-- Opening Marker --

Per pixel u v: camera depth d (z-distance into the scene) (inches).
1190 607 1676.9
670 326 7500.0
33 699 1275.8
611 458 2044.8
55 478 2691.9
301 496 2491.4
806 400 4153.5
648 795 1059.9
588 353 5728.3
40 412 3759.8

-- Closing Marker --
-- Opening Marker --

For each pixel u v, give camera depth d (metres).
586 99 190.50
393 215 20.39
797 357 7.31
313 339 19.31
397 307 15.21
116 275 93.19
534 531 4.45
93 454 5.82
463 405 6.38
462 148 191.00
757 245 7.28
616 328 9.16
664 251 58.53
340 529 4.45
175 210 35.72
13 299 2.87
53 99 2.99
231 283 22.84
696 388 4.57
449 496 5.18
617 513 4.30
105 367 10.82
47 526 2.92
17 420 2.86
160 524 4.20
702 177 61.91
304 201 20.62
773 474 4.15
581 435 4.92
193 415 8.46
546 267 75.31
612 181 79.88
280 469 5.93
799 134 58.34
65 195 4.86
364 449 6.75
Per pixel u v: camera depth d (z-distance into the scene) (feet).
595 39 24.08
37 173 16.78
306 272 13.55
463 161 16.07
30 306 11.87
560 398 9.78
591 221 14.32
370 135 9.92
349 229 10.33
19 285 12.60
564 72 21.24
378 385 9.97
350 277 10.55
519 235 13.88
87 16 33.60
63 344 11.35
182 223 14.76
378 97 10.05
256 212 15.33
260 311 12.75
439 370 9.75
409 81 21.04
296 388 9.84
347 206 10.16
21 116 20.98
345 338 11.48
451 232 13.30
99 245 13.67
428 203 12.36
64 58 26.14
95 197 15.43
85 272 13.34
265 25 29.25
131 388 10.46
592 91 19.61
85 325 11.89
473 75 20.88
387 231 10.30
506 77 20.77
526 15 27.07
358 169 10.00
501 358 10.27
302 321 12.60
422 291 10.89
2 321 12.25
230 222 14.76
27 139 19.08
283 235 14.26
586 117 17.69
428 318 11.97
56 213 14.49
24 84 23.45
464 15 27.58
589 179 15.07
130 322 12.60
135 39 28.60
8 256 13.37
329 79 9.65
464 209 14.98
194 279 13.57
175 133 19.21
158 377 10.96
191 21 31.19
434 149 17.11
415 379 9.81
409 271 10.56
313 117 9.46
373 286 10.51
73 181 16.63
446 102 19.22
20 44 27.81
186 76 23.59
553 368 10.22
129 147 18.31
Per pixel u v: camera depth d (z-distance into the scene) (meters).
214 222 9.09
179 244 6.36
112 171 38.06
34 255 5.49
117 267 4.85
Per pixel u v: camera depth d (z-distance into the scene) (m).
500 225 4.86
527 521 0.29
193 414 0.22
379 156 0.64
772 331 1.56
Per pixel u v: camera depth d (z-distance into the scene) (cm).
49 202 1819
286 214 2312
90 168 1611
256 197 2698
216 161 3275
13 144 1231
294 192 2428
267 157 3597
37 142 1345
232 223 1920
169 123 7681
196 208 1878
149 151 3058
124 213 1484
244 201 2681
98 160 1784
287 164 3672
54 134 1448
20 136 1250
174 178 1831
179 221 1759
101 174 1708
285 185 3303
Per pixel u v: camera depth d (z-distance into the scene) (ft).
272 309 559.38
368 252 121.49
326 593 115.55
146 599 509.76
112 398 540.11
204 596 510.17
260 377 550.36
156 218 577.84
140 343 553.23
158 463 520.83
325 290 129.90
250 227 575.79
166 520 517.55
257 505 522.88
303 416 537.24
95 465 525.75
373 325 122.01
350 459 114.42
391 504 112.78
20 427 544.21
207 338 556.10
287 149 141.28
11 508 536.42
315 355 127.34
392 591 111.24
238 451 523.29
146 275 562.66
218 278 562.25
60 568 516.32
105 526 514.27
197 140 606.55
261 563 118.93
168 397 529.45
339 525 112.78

-- Closing Marker --

** WHAT TO WORK ON **
Starting with the line with "19 285 12.60" above and going on through the line with "256 197 2698", transcribe every line exactly, both ends included, and add nothing.

** SOLVED EXERCISE **
19 285 12.60
564 72 21.24
378 385 9.97
350 277 10.55
519 235 13.88
87 16 33.60
63 344 11.35
182 223 14.76
378 97 10.05
256 212 15.33
260 311 12.75
439 370 9.75
409 81 21.04
296 388 9.84
347 206 10.16
21 116 20.98
345 338 11.48
451 232 13.30
99 245 13.67
428 203 12.36
64 58 26.14
95 197 15.43
85 272 13.34
265 25 29.25
131 388 10.46
592 91 19.61
85 325 11.89
473 75 20.88
387 231 10.30
506 77 20.77
526 15 27.07
358 169 10.00
501 358 10.27
302 321 12.60
422 291 10.89
2 321 12.25
230 222 14.76
27 139 19.08
283 235 14.26
586 117 17.69
428 318 11.97
56 213 14.49
24 84 23.45
464 15 27.58
589 179 15.07
130 322 12.60
135 39 28.60
8 256 13.37
329 79 9.65
464 209 14.98
194 279 13.57
175 133 19.21
158 377 10.96
191 21 31.19
434 149 17.11
415 379 9.81
409 271 10.56
313 117 9.46
373 286 10.51
73 181 16.63
446 102 19.22
20 44 27.81
186 76 23.59
553 368 10.22
129 147 18.31
Per pixel u v: camera depth d (z-distance into the scene) (meters).
214 222 9.09
179 244 6.36
112 171 38.06
34 255 5.49
117 267 4.85
Per pixel u v: camera depth d (z-distance into the scene) (m).
500 225 4.86
527 521 0.29
193 414 0.22
379 156 0.64
772 331 1.56
Per pixel u v: camera depth d (z-distance into the scene) (cm).
49 202 1819
286 214 2312
90 168 1611
256 197 2698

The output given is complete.